Sono passati circa sessanta giorni dal “Referendum Trivelle” e l’Italia si appresta ad affrontare un secondo Referendum. Ad ottobre infatti gli italiani saranno chiamati a votare per approvare o respingere la riforma costituzionaleche porta il nome dell’attuale ministro Maria Elena Boschi. Torna dunque in auge il referendum, strumento democratico per antonomasia (seppur spesso disatteso). Ma è davvero cosa buona e giusta lasciare nelle mani dei cittadini degli oneri così importanti? Siamo sufficientemente conoscitori delle materie su cui la classe politica italiana ci chiede di porre un giudizio irrevocabile?

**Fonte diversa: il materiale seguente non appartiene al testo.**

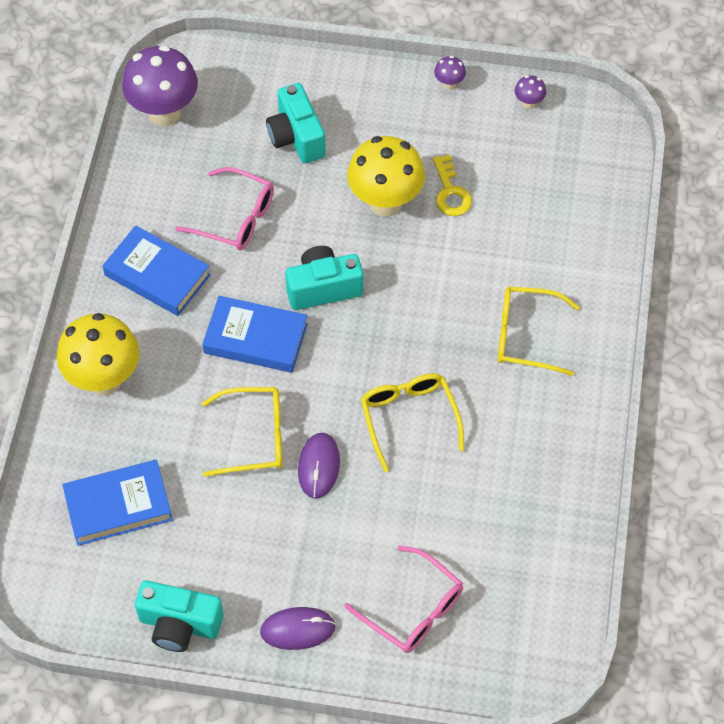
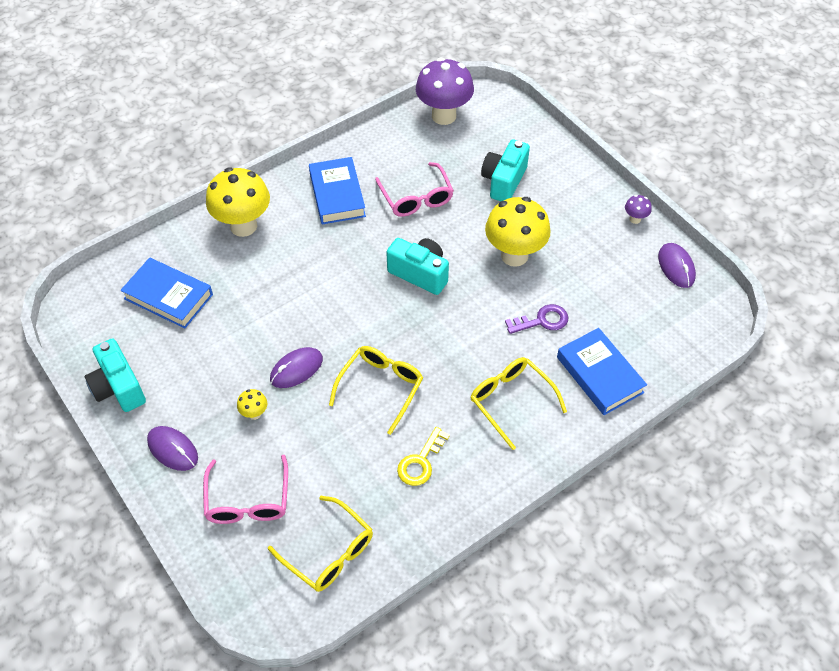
camera: 45 degrees right, 5 degrees down
blue book [202,296,308,373] -> blue book moved to [557,328,647,415]
yellow glasses [202,387,282,477] -> yellow glasses moved to [268,496,373,592]
yellow key [433,155,472,216] -> yellow key moved to [397,427,450,486]
purple mushroom [515,75,546,109] -> purple mouse [658,243,696,288]
none -> yellow mushroom [237,389,267,420]
none -> purple key [505,304,568,334]

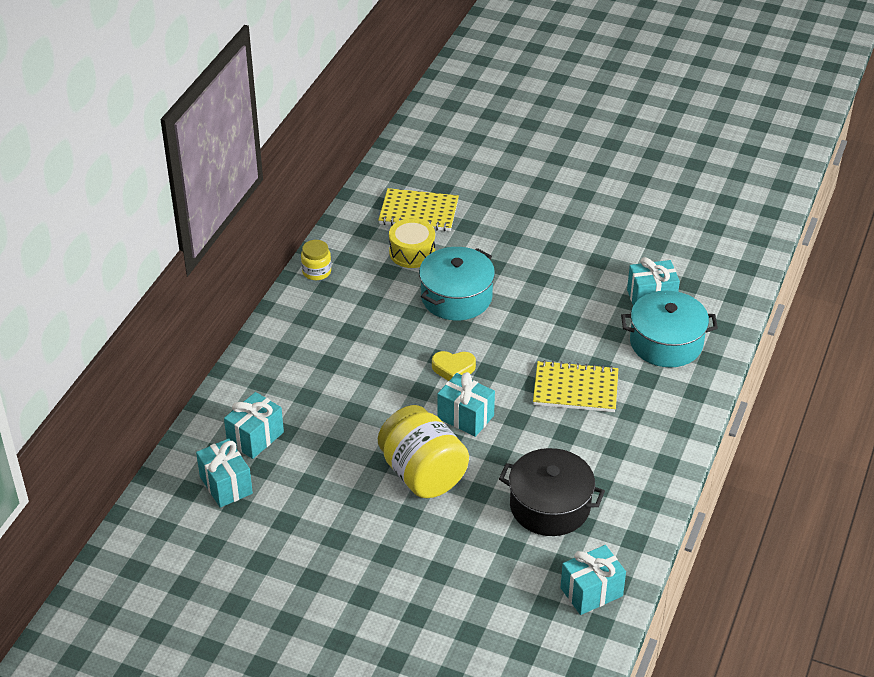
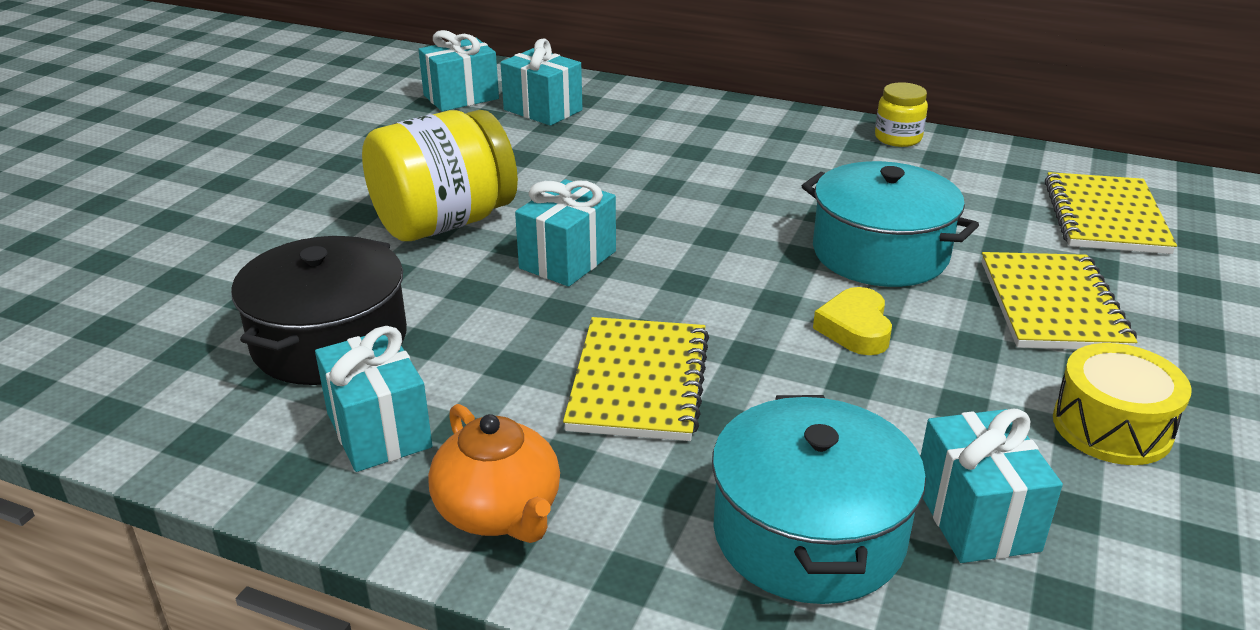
camera: 90 degrees right, 10 degrees down
yellow drum [389,218,435,268] -> yellow drum moved to [1053,343,1192,465]
yellow heart [432,351,476,381] -> yellow heart moved to [813,287,892,355]
turquoise gift [560,545,626,615] -> turquoise gift moved to [315,326,432,472]
none -> orange teapot [428,404,560,543]
none -> yellow notebook [981,252,1137,349]

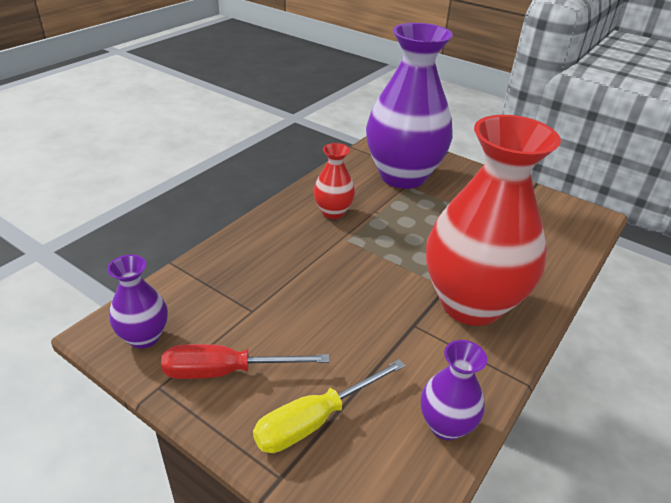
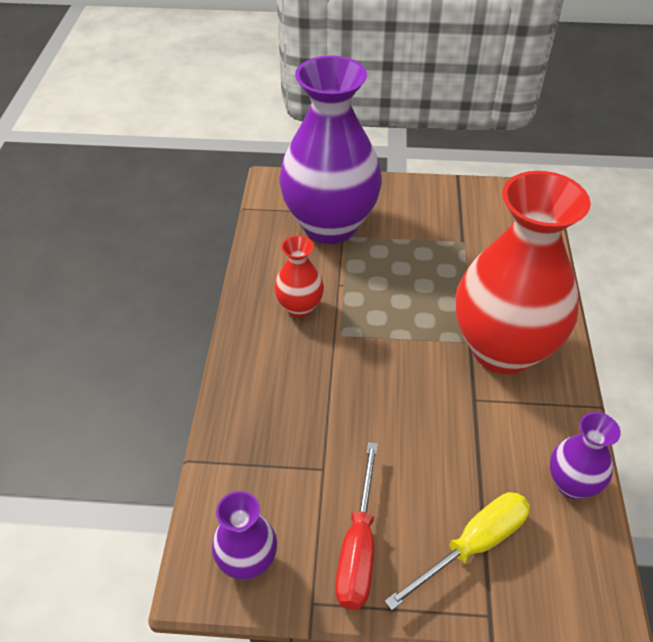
camera: 30 degrees left, 10 degrees up
red screwdriver [161,344,330,379] -> red screwdriver turned 45 degrees counterclockwise [335,442,378,610]
yellow screwdriver [253,359,405,453] -> yellow screwdriver turned 150 degrees counterclockwise [385,492,530,610]

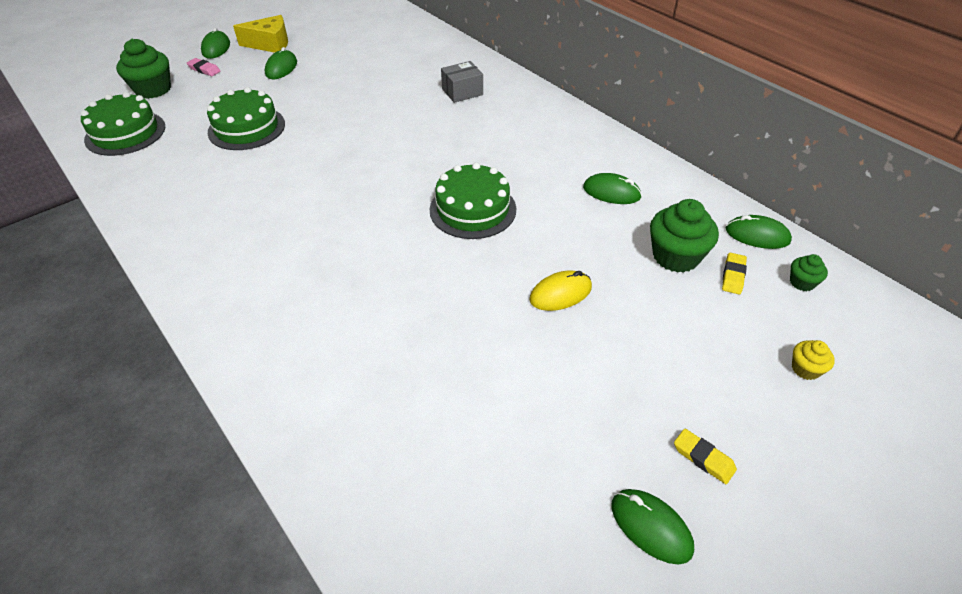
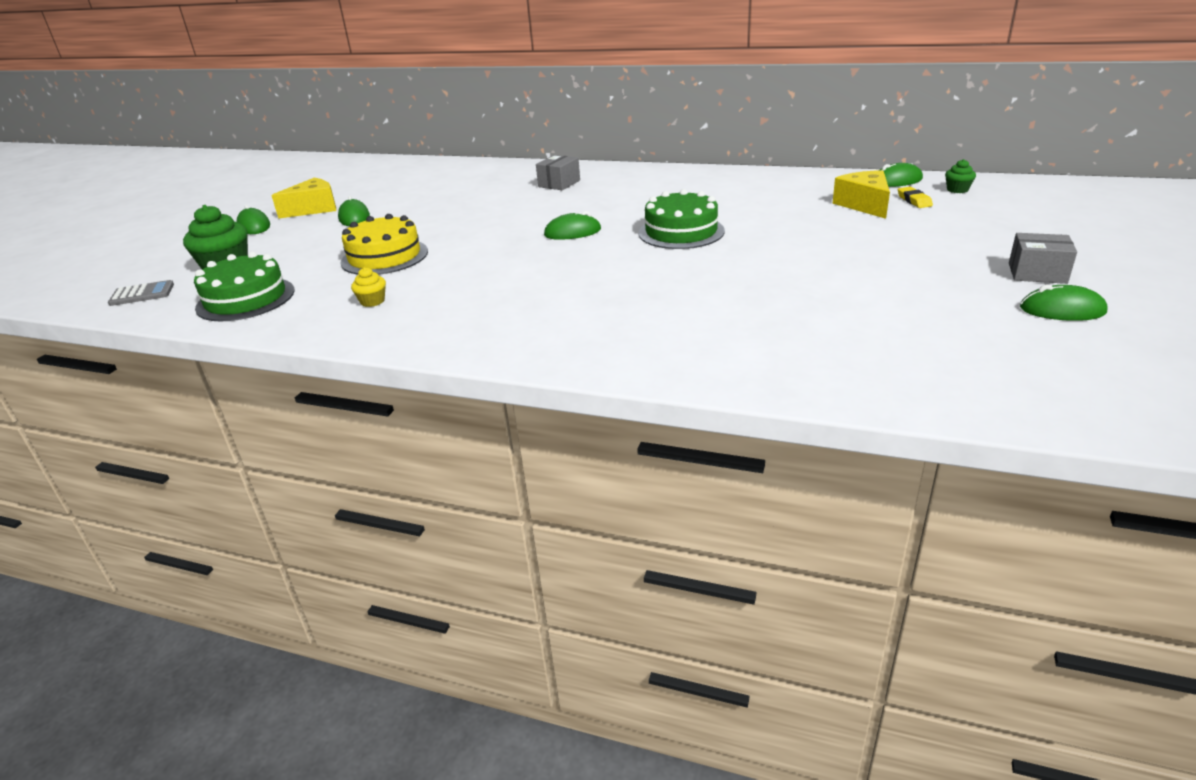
camera: 30 degrees left, 15 degrees down
pink eraser [187,58,220,76] -> none
green cake [207,87,285,150] -> yellow cake [340,214,428,275]
yellow mouse [529,270,592,311] -> none
green mouse [583,173,642,204] -> green mouse moved to [544,211,601,240]
green cupcake [650,199,719,273] -> yellow cheese [832,170,890,219]
yellow eraser [674,429,737,484] -> grey box [1009,233,1077,284]
yellow cupcake [792,340,835,380] -> yellow cupcake moved to [351,267,386,307]
none -> grey calculator [108,280,174,306]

Referendum come strumento politico?

L’iter socio-mediatico intrapreso per il referendum sulle trivelle prima e su quello costituzionale poi pare chiaramente dirci di no. Entrambi i referendum sono stati ”avvelenati” dalla voglia di dare una lezione al renzismo, ponendo in un secondo piano le materie stesse, svuotandone dunque di qualsivoglia contenuto tecnico. Si vota quindi per “mandare a casa Renzi” o addirittura si vota “quello che il partito di riferimento dice di votare”. Capite bene che se a questi individui si addiziona un considerevole numero di persone che non sono andate a votare, per ignoranza sul tema o semplicemente per menefreghismo, il risultato è scoraggiante. Ad ogni votazione, sia essa per le politiche, o per le amministrative o per un referendum, i Media si interrogano sulle percentuali di affluenza, preoccupati di cali di partecipazione.

Personalmente più che della quantità, sono convinto che dovremmo preoccuparci della qualità dei voti.

Il voto di qualità

Un voto può definirsi di qualità quando è consapevole. Ma quante persone si recano al seggio davvero preparate e consapevoli di quello che stanno votando? Quante leggono i programmi elettorali? Quante provano ad informarsi sui candidati o le materie oggetto del voto?

Non è questione di cultura, sia ben inteso. Esistono persone laureae che non si curano minimamente della politica. In un momento storico dove “schifare” la politica va di moda la frase è sempre la stessa: puoi non curarti della Politica, ma la politica si curerà sempre di te. Bisogna avere il coraggio di cambiare, toccare uno dei dogmi sacri per le democrazie occidentali, il suffragio universale.

Trasformarlo in potenzialmente universale e istituire una carta di cittadinanza da conseguire dopo aver superato dei corsi di educazione civica. Sicuramente il rischio di sembrare impopolare sarà molto alto ma i referendum lo dimostrano, di troppa democrazia si muore.